Given text —
★ ★ ★

The recent confirmation that Rob Key and Brendon McCullum are to continue as the dual custodians of the English men’s side was met in some quarters with the weary resignation one might reserve for a government reshuffle following a botched invasion. In the wake of a 4-1 Ashes drubbing in Australia, a series that began in hope and ended, as most tours have for the past 50 years, in a hollow, sun-scorched apathy, the lack of institutional consequences is startling. In the corporate logic of modern sport, failure usually demands a ritual sacrifice; instead, the ECB has doubled down on Bazball, though we’re being told it will be tempered somewhat. Whatever that means.

Yet, while the barbs are aimed at the facilitators in the pavilion, the man in the centre wicket, Ben Stokes, remains curiously insulated. It is a testament to the Stokesian aura that even as the wreckage of the Australian tour was being cleared, the captain himself was treated as a tragic hero thwarted by the limitations of others.

The irony is that while Key and McCullum are the architects, Stokes is the evangelical promoter. It was Stokes, after all, who stood in the sodden ruins of Old Trafford in 2023 and declared that his team’s reward was not the urn but “what they had become”. It was a sentiment of such profound, secondhand embarrassment that one wondered if the captain had mistaken a Test match for a TED Talk. Had Pat Cummins done this, having allowed his team to drop the opening two tests in a home series, the Barmy Army’s choir would have been composing a chant for his hollow sentiment. But for Stokes, the results, we’re told, aren’t relevant. The true metric is the legacy.

This sense of entitlement was underscored before the first ball was even bowled in Perth. When legends like Ian Botham and Graham Gooch questioned England’s sparse preparation, Stokes dismissed them as has-beens. It was a silly, ill-timed jibe that ignored the collective wisdom of those who had actually won in Australia. To call men like the legendary Botham has-beens while your own side has yet to win a Test on Australian soil since 2011 felt like a rejection of reality.

★ ★ ★

Collected data entries:
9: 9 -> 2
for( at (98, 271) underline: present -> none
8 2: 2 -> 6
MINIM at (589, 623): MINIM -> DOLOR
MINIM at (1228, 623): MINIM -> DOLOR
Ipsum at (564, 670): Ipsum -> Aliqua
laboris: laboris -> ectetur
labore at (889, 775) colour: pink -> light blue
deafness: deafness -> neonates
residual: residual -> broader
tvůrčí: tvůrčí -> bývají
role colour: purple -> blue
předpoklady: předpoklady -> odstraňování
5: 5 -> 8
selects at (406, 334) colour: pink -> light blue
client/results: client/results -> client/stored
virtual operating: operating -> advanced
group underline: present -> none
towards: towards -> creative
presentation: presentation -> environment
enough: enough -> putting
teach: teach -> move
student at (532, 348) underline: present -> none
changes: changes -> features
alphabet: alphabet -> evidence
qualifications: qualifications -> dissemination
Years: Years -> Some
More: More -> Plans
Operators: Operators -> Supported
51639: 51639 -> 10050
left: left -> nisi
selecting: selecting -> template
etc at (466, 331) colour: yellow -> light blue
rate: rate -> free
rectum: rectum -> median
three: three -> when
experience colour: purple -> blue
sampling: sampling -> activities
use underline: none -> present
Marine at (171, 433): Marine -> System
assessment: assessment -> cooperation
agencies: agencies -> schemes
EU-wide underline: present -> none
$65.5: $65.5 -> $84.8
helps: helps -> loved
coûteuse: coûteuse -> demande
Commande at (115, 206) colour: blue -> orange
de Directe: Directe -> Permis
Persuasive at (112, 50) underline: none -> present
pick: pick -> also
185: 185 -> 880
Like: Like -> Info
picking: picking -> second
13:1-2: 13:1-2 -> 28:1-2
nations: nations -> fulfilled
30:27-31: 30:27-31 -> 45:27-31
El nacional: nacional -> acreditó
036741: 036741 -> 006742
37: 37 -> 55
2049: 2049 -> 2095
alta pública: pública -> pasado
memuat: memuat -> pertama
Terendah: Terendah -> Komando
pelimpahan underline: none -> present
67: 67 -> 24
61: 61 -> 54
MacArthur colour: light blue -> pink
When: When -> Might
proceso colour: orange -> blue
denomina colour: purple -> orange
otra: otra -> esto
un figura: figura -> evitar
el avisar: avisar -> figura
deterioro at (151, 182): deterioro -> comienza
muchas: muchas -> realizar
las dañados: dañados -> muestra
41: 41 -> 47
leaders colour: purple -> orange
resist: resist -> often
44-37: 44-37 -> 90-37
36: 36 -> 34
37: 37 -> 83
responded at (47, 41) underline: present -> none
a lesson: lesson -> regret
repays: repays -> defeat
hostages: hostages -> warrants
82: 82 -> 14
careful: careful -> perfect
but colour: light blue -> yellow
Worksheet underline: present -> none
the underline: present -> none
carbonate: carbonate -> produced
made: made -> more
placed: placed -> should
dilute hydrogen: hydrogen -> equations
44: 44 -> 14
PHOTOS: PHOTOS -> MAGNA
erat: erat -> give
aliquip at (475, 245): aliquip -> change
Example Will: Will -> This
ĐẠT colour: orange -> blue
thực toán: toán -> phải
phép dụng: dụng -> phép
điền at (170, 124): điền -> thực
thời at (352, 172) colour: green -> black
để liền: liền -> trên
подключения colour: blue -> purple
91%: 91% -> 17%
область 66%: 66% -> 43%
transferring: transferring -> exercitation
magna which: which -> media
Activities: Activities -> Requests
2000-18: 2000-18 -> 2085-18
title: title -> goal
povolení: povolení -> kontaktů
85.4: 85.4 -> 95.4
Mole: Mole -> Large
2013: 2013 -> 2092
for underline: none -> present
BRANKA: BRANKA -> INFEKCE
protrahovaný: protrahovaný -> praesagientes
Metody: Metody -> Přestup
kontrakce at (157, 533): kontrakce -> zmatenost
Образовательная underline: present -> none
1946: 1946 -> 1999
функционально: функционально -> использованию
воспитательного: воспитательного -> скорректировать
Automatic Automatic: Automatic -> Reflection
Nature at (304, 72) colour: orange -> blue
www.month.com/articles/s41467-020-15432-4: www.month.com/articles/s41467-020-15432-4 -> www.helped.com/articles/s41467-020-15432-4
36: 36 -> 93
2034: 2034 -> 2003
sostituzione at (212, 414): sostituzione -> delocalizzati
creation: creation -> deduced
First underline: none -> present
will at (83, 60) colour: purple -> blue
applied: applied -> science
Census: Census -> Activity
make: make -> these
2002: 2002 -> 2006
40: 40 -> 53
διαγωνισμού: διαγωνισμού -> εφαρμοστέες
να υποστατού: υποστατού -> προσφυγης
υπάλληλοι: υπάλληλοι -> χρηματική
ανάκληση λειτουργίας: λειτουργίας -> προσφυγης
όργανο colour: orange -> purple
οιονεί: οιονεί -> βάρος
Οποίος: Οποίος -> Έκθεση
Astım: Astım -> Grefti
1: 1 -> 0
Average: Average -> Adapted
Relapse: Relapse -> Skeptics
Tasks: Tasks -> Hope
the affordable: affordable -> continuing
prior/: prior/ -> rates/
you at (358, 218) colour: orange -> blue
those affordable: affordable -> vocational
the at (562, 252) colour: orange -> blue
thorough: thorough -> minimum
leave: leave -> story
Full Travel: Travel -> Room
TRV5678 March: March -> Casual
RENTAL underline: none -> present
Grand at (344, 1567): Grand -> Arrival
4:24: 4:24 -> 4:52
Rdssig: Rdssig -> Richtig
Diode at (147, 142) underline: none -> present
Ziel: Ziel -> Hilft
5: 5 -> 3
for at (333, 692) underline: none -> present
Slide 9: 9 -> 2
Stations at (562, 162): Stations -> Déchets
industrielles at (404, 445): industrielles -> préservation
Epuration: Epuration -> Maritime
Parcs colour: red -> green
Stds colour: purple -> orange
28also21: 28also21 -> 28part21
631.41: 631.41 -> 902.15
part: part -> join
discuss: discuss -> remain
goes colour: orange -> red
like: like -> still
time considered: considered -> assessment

★ ★ ★

To-do list —
a - Lay out the stretch of the listing from its first line through the line containing "13:1-2: 13:1-2 -> 28:1-2" as a numbered list, leaving out any blank lines.
b - Continue the commentary on Ben Stokes and England's Ashes defeat from where it stops.

The answers —
a -
1. 9: 9 -> 2
2. for( at (98, 271) underline: present -> none
3. 8 2: 2 -> 6
4. MINIM at (589, 623): MINIM -> DOLOR
5. MINIM at (1228, 623): MINIM -> DOLOR
6. Ipsum at (564, 670): Ipsum -> Aliqua
7. laboris: laboris -> ectetur
8. labore at (889, 775) colour: pink -> light blue
9. deafness: deafness -> neonates
10. residual: residual -> broader
11. tvůrčí: tvůrčí -> bývají
12. role colour: purple -> blue
13. předpoklady: předpoklady -> odstraňování
14. 5: 5 -> 8
15. selects at (406, 334) colour: pink -> light blue
16. client/results: client/results -> client/stored
17. virtual operating: operating -> advanced
18. group underline: present -> none
19. towards: towards -> creative
20. presentation: presentation -> environment
21. enough: enough -> putting
22. teach: teach -> move
23. student at (532, 348) underline: present -> none
24. changes: changes -> features
25. alphabet: alphabet -> evidence
26. qualifications: qualifications -> dissemination
27. Years: Years -> Some
28. More: More -> Plans
29. Operators: Operators -> Supported
30. 51639: 51639 -> 10050
31. left: left -> nisi
32. selecting: selecting -> template
33. etc at (466, 331) colour: yellow -> light blue
34. rate: rate -> free
35. rectum: rectum -> median
36. three: three -> when
37. experience colour: purple -> blue
38. sampling: sampling -> activities
39. use underline: none -> present
40. Marine at (171, 433): Marine -> System
41. assessment: assessment -> cooperation
42. agencies: agencies -> schemes
43. EU-wide underline: present -> none
44. $65.5: $65.5 -> $84.8
45. helps: helps -> loved
46. coûteuse: coûteuse -> demande
47. Commande at (115, 206) colour: blue -> orange
48. de Directe: Directe -> Permis
49. Persuasive at (112, 50) underline: none -> present
50. pick: pick -> also
51. 185: 185 -> 880
52. Like: Like -> Info
53. picking: picking -> second
54. 13:1-2: 13:1-2 -> 28:1-2

b -
Contrast this with his counterpart, Pat Cummins. While Stokes was closing ranks and insulting his elders, Cummins was inviting former Australian legends into the dressing room to share in the culture and the spoils of victory after securing the Urn. It was a gesture of secure, inclusive leadership: a captain who understands that he is merely a temporary tenant of the Baggy Green, whereas Stokes acts as if he invented the game’s modern soul.

His petulance has become a recurring motif. In the Indian summer of 2025, his attempt to force an early handshake at Manchester, effectively telling Ravindra Jadeja and Washington Sundar that their personal milestones were an inconvenience to his side, was a ‘toys out of the cot’ moment. When the Indians refused to surrender their quest for centuries, as is their right, Stokes introduced the farcical part-time bowling of Harry Brook and offered sarcastic barbs from mid-off. To the neutral observer, he looked less like a visionary leader and more like a spoilt child who was being asked to finish his dinner.

The tactical failures in Australia were equally pronounced. The rise of Brydon Carse could be looked at as the tour’s silver lining, yet his statistics hide a more damning reality. Carse, with 22 wickets, was technically England’s leading light, but he continually leaked momentum. In Brisbane and Adelaide, his economy rate of just under 5 was the pressure valve through which an unconvincing Australian top order escaped. The decision to hand the new ball to Carse while Stokes, England’s most effective bowler, sat idle at mid-off, felt like a staggering abdication of authority.

Perhaps the most telling moment of the series occurred with the bat. While his teammates followed the all out aggression philosophy blindly into the hands of the Australian slip cordon, Stokes himself underwent a sharp defensive retreat. In Adelaide, he struck his slowest career fifty, a 159-ball crawl. It was a rejection of the very thing he’d spend years promoting, as if the architect had realised the building was structurally unsound and left the tenants dancing on the rooftop.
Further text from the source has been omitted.